** Entries provided **
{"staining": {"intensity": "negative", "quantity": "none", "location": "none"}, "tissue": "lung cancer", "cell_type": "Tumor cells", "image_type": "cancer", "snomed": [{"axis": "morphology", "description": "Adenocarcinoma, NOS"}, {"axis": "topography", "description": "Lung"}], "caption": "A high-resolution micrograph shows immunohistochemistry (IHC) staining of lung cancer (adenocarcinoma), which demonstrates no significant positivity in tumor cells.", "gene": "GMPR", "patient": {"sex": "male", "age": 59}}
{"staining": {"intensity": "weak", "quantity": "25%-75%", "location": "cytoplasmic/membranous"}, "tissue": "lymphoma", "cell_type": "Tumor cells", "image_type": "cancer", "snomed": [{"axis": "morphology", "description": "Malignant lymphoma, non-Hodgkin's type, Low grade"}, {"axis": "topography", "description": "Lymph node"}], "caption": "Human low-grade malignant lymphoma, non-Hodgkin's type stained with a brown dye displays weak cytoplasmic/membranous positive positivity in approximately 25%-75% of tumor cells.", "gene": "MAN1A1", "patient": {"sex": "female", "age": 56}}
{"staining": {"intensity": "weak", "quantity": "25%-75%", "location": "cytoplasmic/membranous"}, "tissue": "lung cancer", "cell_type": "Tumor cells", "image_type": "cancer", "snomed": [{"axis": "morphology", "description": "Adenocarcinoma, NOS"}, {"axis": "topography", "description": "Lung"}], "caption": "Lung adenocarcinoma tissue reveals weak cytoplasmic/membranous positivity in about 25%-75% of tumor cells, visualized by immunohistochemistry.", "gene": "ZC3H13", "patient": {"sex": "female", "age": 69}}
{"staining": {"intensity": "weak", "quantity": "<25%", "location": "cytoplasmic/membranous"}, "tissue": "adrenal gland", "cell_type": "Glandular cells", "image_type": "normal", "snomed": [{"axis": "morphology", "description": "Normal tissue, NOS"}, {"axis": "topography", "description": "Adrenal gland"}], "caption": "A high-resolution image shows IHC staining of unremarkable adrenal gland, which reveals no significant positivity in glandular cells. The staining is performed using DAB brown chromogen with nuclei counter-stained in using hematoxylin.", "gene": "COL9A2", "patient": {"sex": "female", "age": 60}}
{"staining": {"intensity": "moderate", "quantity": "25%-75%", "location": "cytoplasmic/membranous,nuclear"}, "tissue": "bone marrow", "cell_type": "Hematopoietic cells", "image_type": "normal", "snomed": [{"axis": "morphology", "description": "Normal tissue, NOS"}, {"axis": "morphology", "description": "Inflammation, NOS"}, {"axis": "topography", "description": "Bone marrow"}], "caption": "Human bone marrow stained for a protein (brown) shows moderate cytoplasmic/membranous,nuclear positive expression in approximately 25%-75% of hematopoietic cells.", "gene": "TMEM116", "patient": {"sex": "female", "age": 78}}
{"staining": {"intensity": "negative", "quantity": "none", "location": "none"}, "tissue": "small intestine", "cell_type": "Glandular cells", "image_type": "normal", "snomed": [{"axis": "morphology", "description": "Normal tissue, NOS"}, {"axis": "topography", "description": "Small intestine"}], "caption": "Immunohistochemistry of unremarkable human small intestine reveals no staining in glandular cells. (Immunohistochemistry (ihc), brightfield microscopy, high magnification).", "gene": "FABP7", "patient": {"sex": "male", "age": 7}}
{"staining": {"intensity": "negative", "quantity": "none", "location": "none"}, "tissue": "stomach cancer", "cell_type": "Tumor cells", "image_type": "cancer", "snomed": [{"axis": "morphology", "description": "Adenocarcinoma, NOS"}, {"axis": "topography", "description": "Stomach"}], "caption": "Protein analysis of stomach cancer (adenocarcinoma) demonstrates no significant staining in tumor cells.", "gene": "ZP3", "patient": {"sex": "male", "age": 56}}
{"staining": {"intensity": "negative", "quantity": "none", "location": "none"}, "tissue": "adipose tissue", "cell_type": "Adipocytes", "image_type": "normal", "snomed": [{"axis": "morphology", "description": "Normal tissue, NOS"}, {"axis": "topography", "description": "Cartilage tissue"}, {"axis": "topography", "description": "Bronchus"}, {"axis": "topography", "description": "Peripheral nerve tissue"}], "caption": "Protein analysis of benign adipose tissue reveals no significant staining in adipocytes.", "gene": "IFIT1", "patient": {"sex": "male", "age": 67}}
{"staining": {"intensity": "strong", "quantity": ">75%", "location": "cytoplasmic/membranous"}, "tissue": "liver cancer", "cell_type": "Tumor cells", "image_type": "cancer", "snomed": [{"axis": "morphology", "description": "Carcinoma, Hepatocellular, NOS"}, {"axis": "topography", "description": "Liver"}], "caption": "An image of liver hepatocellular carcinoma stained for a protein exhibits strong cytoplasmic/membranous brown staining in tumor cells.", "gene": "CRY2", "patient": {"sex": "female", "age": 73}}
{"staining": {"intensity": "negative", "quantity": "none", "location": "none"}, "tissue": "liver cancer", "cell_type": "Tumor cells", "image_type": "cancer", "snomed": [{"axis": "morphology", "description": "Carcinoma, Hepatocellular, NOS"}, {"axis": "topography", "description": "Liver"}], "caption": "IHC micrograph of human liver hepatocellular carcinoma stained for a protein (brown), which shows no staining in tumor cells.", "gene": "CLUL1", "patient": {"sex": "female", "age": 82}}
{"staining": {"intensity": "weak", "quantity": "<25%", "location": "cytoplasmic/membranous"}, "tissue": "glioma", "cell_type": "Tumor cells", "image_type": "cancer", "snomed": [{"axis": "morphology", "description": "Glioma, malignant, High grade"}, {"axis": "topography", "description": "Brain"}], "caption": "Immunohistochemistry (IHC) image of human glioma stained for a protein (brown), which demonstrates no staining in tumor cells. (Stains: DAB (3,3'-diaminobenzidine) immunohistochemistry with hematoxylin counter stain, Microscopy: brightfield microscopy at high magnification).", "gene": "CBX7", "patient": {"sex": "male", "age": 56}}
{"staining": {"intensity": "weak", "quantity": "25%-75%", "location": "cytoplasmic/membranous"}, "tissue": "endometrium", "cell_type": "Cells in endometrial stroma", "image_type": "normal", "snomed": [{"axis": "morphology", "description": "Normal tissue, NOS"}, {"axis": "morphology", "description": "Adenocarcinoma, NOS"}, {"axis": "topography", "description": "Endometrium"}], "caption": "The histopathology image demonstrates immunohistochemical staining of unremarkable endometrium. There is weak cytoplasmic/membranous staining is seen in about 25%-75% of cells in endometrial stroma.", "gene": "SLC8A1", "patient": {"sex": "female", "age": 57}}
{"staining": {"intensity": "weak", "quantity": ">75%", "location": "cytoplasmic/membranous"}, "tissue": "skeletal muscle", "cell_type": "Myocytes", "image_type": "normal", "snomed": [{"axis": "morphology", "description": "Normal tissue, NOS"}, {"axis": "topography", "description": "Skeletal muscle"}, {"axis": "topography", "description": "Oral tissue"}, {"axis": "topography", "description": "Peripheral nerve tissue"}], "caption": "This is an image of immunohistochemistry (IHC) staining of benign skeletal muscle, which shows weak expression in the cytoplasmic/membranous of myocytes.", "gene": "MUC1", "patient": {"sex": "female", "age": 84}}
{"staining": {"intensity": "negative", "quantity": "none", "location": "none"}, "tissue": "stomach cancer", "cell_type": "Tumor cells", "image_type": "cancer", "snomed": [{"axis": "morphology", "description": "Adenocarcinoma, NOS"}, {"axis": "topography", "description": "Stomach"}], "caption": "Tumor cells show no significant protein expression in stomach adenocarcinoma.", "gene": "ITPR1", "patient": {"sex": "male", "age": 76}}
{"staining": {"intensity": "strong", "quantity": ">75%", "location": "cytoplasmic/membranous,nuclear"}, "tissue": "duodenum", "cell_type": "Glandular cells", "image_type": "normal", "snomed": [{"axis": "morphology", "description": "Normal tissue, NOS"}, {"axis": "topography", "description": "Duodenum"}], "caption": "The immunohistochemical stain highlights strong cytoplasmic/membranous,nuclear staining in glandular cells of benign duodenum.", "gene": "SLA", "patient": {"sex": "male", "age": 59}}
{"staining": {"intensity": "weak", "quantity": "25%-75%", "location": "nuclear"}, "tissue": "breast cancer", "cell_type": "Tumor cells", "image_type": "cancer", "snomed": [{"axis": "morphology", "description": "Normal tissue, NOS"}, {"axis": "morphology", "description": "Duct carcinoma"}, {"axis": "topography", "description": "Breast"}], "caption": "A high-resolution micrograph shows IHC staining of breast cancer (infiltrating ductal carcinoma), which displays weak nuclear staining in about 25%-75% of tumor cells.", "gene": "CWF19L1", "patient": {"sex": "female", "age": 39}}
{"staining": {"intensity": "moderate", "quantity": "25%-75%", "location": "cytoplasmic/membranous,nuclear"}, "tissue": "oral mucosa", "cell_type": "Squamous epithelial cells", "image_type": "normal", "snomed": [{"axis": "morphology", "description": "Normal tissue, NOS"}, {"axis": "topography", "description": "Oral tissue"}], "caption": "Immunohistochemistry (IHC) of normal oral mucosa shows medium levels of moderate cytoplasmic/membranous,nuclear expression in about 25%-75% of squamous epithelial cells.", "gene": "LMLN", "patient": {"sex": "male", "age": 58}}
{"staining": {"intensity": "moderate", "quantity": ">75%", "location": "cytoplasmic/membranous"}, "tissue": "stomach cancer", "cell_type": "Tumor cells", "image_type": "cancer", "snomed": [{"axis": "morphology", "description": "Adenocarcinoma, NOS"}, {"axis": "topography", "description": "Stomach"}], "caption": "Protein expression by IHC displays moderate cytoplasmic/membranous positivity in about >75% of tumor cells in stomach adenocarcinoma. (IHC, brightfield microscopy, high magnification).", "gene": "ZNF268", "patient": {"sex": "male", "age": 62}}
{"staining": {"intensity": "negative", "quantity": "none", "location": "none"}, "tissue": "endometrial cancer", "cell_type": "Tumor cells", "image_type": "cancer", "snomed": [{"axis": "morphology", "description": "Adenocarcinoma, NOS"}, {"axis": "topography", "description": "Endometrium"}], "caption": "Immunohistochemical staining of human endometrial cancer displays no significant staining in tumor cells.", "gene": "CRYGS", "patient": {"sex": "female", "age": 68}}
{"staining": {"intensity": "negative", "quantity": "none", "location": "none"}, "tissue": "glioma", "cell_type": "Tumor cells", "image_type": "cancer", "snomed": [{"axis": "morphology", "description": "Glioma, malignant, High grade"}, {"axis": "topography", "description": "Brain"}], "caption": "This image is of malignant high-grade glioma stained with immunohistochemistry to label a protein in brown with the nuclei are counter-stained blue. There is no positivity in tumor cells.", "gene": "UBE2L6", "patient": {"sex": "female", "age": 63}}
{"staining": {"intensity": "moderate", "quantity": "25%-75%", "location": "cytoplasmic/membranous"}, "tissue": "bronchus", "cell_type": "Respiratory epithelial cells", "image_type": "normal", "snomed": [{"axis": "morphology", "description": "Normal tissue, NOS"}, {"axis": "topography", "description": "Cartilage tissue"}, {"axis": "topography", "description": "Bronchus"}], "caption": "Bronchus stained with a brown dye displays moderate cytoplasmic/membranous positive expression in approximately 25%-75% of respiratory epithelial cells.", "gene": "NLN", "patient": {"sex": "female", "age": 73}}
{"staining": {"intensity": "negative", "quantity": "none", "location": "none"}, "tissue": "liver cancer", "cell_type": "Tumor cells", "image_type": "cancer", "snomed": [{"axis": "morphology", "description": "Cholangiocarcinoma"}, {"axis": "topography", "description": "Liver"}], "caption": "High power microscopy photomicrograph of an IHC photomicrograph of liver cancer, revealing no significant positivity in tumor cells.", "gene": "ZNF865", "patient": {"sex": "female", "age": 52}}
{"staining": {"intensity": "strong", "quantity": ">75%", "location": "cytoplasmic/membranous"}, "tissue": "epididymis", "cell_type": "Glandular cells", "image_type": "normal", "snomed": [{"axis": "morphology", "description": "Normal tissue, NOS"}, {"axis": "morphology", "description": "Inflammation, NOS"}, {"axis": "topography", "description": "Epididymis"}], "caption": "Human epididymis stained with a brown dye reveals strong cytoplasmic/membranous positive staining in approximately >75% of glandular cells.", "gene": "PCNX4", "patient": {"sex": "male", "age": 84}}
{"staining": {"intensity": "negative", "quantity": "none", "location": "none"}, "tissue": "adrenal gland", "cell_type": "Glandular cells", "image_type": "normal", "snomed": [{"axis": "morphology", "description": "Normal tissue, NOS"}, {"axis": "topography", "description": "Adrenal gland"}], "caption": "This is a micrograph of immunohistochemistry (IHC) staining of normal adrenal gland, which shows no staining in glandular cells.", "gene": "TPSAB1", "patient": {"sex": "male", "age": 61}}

** What is needed **
As listed above, the lines from the line with "micrograph shows IHC" to the line with "(IHC) of normal" are to be echoed exactly, with both ends included and nothing added.

** Response **
{"staining": {"intensity": "weak", "quantity": "25%-75%", "location": "nuclear"}, "tissue": "breast cancer", "cell_type": "Tumor cells", "image_type": "cancer", "snomed": [{"axis": "morphology", "description": "Normal tissue, NOS"}, {"axis": "morphology", "description": "Duct carcinoma"}, {"axis": "topography", "description": "Breast"}], "caption": "A high-resolution micrograph shows IHC staining of breast cancer (infiltrating ductal carcinoma), which displays weak nuclear staining in about 25%-75% of tumor cells.", "gene": "CWF19L1", "patient": {"sex": "female", "age": 39}}
{"staining": {"intensity": "moderate", "quantity": "25%-75%", "location": "cytoplasmic/membranous,nuclear"}, "tissue": "oral mucosa", "cell_type": "Squamous epithelial cells", "image_type": "normal", "snomed": [{"axis": "morphology", "description": "Normal tissue, NOS"}, {"axis": "topography", "description": "Oral tissue"}], "caption": "Immunohistochemistry (IHC) of normal oral mucosa shows medium levels of moderate cytoplasmic/membranous,nuclear expression in about 25%-75% of squamous epithelial cells.", "gene": "LMLN", "patient": {"sex": "male", "age": 58}}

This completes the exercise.